Freundschaft

Mein Vorwort

Liebe Juri, ich danke dir vielmals, dass du dich getraut hast und den Startschuss für unsere Gastseite gibst! Ich habe so gespannt deinen Text gelesen. Ich weiß gar nicht wovor du „Angst“ hattest? Ich wurde überrascht und von meinen Gefühlen überwältigt und auch jetzt beim Schreiben dieser Zeilen packt es mich wieder, es ist sehr emotional für mich als Mutter & Freundin zu lesen😘. ❤️Es ist so schön dich und all die anderen lieben Menschen die uns begleiten, um uns zu wissen❤️! Und jetzt viel Freude beim Lesen.

Eure Christin

 

Am 22.01.2017 erreichte mich das Foto von meiner lieben Freundin Christin und Ihrem süßen kleinen Ben Noah.
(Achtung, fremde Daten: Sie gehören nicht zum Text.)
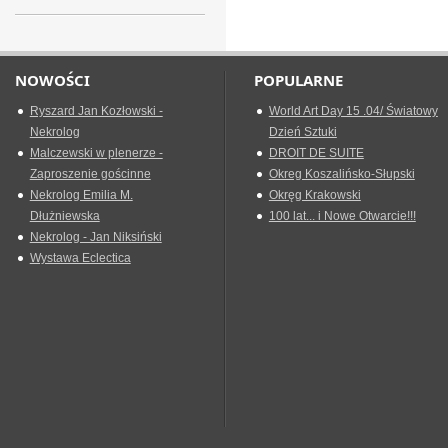
NOWOŚCI
POPULARNE
Ryszard Jan Kozłowski -
World Art Day 15 .04/ Światowy
Nekrolog
Dzień Sztuki
Malczewski w plenerze -
DROIT DE SUITE
Zaproszenie gościnne
Okreg Koszalińsko-Słupski
Nekrolog Emilia M.
Okręg Krakowski
Dłużniewska
100 lat... i Nowe Otwarcie!!!
Nekrolog - Jan Niksiński
Wystawa Eclectica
Etwas früher als erwartet. Ich war so aufgedreht und voller Freude für diese kleine Familie. Denn genauso wie wir hatten Christin und Christoph auch einen nicht so einfachen Weg zu diesem Glück. Dazu vielleicht an anderer Stelle mehr. Da ich mich selbst im 3. Trimester befand, lechtze ich nach jeder Information über die Ankunft dieses zauberhaften Wesens.

Ein Baby…ein Wunder…einfach nur Liebe…

Und auch wenn sie sich noch nicht kannten, wusste ich, dass der kleine Kerl und unsere kleine Tochter einen großen Teil ihrer Kindheit zusammen verbringen werden. Und die Vorfreude war so groß.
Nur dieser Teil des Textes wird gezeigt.